23 October 2012 17:32 [Source: ICIS news]
By Nigel Davis
LONDON (ICIS)--One of the first multi-national chemical companies to report each quarter, DuPont can be a bellwether for the sector. This company’s very much science and technology driven businesses sell into important chemical end-use markets such as construction and electronics, and it has an agriculture segment which has rivals among the other large chemical groups.
The figures this time, severely depressed on poor Asia-Pacific industrial and construction sales, and a sombre outlook, point to a tough second half. They have prompted a new cost cutting drive and job losses at the firm and, somewhat strangely, surprised investors, helping to drive the stock down sharply.
The striking feature of the third quarter 2012 numbers is the 10% year-on-year volume slump in Asia-Pacific sales. (The drop in volumes in the Europe, Middle East Africa (EMEA) region of 6% is hardly surprising given Europe’s economic woes.) The negative Asia-Pacific impact on sales was heightened by an 5% decline in prices in the region.
The data cut in a different way show a sharp 20% decline in volume sales in DuPont’s electronics & communications segment and an 18% fall in volumes in performance chemicals. Not surprisingly pre-tax operating income (PTOI) from both segments was hit hard. It was down 60% in electronics & communications and 37%, or a cool $221m (€170m), in performance chemicals.
"We continue to execute well in many parts of the company, and certain segments are outperforming despite market volatility,” CEO Ellen Kullman said. But she added: “Weaker than expected demand in titanium dioxide and photovoltaic markets contributed to the decline from last year's record third-quarter earnings. We are addressing these challenges now to position ourselves for improved performance."
A volume decline in photovoltaics drove electronics & communications sales lower and pushed segment PTOI down by $59m to $40m. The drop was only partially offset by “continued strong demand for materials in smart phone,” DuPont said.
Reduced spending on infrastructure projects and weak construction markets in Europe and in Asia Pacific were largely responsible for the drop in performance chemical segment sales and profits.
The most recent quarter was set against a record quarter for titanium dioxide (TiO2) but the company said demand was lower for both TiO2 and fluoropolymers.
DuPont is selling its performance coatings business to the Carlyle Group and this transaction, coupled with the slowdown, is forcing the company to cut jobs.
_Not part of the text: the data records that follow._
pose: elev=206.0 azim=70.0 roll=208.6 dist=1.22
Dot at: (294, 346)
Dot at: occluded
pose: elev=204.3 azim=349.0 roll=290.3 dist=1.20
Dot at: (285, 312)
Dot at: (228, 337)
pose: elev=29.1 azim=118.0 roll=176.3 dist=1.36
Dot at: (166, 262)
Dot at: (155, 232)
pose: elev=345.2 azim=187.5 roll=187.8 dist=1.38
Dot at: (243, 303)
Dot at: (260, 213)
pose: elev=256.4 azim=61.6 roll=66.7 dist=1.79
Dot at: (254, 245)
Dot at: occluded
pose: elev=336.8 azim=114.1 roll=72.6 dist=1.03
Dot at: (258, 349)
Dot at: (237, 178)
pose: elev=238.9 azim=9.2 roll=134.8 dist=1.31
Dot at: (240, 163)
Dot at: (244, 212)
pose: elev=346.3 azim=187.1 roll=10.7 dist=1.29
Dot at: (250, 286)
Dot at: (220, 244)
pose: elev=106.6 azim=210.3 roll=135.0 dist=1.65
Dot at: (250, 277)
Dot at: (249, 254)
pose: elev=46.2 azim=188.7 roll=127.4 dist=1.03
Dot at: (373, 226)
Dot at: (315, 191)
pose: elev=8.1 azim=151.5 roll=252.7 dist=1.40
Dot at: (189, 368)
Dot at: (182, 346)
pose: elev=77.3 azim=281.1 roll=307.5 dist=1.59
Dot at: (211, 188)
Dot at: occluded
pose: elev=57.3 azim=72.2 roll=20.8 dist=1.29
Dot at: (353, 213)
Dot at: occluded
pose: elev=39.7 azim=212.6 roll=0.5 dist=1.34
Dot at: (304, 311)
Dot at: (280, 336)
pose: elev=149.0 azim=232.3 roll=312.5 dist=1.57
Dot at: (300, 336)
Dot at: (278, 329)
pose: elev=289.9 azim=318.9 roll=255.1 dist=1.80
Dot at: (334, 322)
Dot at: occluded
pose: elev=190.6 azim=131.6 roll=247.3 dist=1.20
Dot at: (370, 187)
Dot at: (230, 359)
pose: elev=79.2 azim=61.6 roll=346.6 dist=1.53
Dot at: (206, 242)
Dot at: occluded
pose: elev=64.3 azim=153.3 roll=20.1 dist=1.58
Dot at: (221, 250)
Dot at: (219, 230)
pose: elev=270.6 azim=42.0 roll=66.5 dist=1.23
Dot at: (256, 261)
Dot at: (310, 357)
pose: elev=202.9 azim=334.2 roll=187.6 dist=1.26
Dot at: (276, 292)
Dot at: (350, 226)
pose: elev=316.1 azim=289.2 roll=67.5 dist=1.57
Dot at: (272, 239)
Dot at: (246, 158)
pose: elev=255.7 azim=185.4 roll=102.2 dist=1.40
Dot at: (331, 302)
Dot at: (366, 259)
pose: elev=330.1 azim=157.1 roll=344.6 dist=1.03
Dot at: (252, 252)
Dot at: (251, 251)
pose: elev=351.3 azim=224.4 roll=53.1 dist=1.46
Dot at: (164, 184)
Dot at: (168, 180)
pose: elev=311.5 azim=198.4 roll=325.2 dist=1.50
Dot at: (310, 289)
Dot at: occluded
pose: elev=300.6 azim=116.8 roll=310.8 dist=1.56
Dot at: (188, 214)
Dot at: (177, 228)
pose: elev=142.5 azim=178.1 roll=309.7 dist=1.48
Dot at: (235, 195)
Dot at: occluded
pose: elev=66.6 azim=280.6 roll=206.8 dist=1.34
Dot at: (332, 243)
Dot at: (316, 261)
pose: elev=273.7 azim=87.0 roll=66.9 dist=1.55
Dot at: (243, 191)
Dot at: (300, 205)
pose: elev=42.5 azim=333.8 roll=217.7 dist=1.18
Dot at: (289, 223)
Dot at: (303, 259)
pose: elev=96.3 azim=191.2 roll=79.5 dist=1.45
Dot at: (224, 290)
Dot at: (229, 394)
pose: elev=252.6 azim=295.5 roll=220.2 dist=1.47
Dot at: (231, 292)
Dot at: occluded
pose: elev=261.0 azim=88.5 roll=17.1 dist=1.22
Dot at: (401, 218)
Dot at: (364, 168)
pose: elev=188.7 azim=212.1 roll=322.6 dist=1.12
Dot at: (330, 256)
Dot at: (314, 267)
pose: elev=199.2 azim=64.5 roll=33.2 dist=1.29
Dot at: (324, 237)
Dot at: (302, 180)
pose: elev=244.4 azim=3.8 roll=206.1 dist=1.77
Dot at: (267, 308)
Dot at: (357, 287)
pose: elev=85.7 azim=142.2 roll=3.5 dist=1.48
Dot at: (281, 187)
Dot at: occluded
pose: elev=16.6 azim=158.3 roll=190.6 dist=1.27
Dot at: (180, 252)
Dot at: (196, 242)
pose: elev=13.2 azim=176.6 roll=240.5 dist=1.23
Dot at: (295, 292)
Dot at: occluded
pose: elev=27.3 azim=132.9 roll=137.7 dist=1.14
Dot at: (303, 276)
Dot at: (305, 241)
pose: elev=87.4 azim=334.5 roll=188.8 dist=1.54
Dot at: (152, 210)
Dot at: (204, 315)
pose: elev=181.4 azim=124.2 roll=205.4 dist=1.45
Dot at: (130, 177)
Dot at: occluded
What it calls the “elimination of residual costs related to the DPC [DuPont Performance Coatings] divestiture” will produce savings of $230m, while “additional restructuring in response to weaker macros”, will yield $220m.
About half of a total of 1,500 job losses relate to the divestment to Carlyle and a half to the poor economic environment. Restructuring charges of $394m in the quarter drove the company to report a $174m pre-tax loss from continuing operations versus a pre-tax profit of $451m in the comparable 2011 quarter.
DuPont is not expecting a great deal from its industry-related segments in the fourth quarter. Given the below-consensus third quarter performance, and the subdued outlook, it is not surprising that the company’s shares were hit in early trading on the New York Stock exchange on Tuesday. The shares were down by more than 8% at one stage.
The company is looking only to flat sales from electronics & communications in the fourth quarter with continued pressure on its photovoltaics business. Sales and profits from performance materials will be down significantly year on year because of the weak industrial and construction markets, it says, particularly in Asia.
With automobile sales flat and important industrial and electronics markets in the doldrums, the company expects somewhat lower sales in performance materials, but higher profits based on lower costs and higher prices.
What it calls “inconsistent spending” in the public sector is expected to put additional pressure on its safety & protection business which make the high strength fibre Kevlar among other materials.
The company’s full year earnings forecast puts the pressure on sales and profits in industrial and infrastructure markets, particularly in Asia, into perspective.
The current forecast is for full year earnings per share of between $3.25 and $3.30 from $3.55 a year ago on a comparable basis.
At the end of July, Du Pont was forecasting full year earnings per share of $4.20 to $4.40, compared with $3.93 in 2011.